Thursday, November 18, 1999

New Tecumseh school to relieve crowding

New Tecumseh school to relieve crowding
The Ann Arbor News
By Pamela Appea

Plans for Tecumseh’s new high school are well under way, with 100 percent of the property cleared, 90 percent of initial site work completed and construction bids presented to the school board last week, said Richard Fauble, new superintendent for the Tecumseh school district.

School officials say the current high school is bursting at its seams with 976 high school students. Adding to the crowding problem are 260 eight-graders housed at the high school building for some of their classes because of similar space concerns at Tecumseh Middle School.

Although teachers and administrators said the high school is coping with its present student population, many add the age of the facility and a rapidly growing community have pushed Tecumseh High School to its limits.

Rodney Jenkins, principal of Tecumseh High School, said the school would ideally be comfortable housing no more than 1,000 students.

“We are so overcrowded and I knew that is true of a lot of districts in the Ann Arbor area. Some of the our programs are limited because we don’t have room to do what we need to do,” said French teacher Jan Wilson, a 25-year veteran at Tecumseh High School.

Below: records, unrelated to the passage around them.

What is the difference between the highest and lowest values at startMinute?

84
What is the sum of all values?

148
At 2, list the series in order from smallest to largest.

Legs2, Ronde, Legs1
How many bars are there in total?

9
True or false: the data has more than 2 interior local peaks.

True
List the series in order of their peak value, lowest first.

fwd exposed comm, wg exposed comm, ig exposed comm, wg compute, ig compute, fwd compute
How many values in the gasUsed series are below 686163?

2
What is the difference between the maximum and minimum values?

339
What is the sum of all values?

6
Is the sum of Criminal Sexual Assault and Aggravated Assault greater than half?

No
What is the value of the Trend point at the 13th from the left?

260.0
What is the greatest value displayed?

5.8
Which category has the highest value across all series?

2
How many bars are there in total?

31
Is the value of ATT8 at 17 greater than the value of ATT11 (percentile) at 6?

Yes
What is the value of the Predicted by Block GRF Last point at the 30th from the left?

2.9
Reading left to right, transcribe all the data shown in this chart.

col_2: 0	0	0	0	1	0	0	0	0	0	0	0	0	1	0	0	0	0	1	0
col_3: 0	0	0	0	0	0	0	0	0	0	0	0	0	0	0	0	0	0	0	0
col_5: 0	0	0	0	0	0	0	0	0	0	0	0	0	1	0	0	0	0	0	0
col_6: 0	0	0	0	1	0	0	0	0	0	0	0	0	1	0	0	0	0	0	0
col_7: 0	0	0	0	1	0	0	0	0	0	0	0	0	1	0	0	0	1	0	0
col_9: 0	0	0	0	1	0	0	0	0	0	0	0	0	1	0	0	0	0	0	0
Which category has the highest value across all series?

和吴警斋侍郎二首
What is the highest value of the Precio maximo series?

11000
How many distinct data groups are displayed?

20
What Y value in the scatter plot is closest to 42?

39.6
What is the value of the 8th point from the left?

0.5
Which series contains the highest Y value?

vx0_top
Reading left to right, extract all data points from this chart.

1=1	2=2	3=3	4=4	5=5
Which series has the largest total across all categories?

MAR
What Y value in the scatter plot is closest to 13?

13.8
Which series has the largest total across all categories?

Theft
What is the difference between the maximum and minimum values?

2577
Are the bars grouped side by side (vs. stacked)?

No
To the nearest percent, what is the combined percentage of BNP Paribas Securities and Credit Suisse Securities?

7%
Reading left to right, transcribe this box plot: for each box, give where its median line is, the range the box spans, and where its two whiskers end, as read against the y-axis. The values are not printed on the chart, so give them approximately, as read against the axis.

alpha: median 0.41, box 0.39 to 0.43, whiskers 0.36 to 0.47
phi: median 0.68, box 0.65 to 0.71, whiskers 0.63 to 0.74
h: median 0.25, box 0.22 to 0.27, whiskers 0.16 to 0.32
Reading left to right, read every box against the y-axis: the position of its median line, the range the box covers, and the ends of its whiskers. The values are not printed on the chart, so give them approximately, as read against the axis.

With an expected opening date of August 2001, the new high school will have a planned capacity of 1,200 students.

The new facility will be at 760 Brown St., half a mile west of the current high school, district officials said.

At 208,000 square feet, the new high school will have two floors, 50 teaching stations and a submerged bottom level that will house the school gymnasium.

Along with the shift to a new building, Tecumseh High School will greet the first year of the millennium with two full student-access computer labs, a computer in each classroom and rommier classrooms for group projects, Jenkins said.

Art department director Ron Frenzen said plans have been made to enlarge or enchance the space for elective classes like art, band and gym.

For example, Frenzen said, art classes will take place in three classrooms in the new building up from two rooms at the current high school.

Rooms will be specialized Frenzen said. He said the new high school will house a clay and sculpture room, a two-dimension design and drawing room and a jewelry and photography room, in additino to an outdoor area for art projects.

“At the high school we are absolutely ecstatic to move to a facility that we regard as a palace. We e are very pleased that the community has been so favorable to support the high school endeavor,” Jenkins said.

Community residents such as James Elliott, 85, have been active in the new school project since 1998.

Elliott, who lives across the street from the former 90-acre cornfield site, at first opposed the idea. He didn’t like the thought of hearing hundreds of cars and dozens of buses going past his house each day.

But during a public meeting in Tecumseh in September of 1998, Tecumseh School District Business Manager Tom Emery asked Elliott to be part of a community committee for the new high school.

Elliott agreed. Now the Saginaw native and retired post office worker is an active committee member working closely with architects on design and landscaping plans.
“It involves a lot of community effort,” Elliott said.

The entire project is expected to cost $33 million dollars school officials said.
Tom Emery said taxpayers will balance the financial load for the next 21 years, making the length of the levy a total of 22 years.

Emery said a Tecumseh homeowner with a home worth of $100,00- dollars may pay up to $200 more on his or her annual taxes to fund the new school.

Emery noted the district must stay within the budget for the new high school. “The total cost can’t get bigger. With the bond issue, that’s all we have,” he said.

Looking ahead, the principal said school administrators have thought it essential to plan past the next five or ten years--especially since Tecumseh is one of many areas in Lenawee and Washtenaw countries that has rapidly expanded in recent years.

“The way our new building is built, we are prepared for even more growth,” Jenkins said.
Likening the new plan to a “giant Lego,” Jenkins said it would be easy to add an additional eight classrooms if students and teachers at the new high school face overcrowding concerns again.
Plans are being made for Tecumseh Middle School to shift over to Tecumseh’s current high school in 2001, relieving space concerns at that level.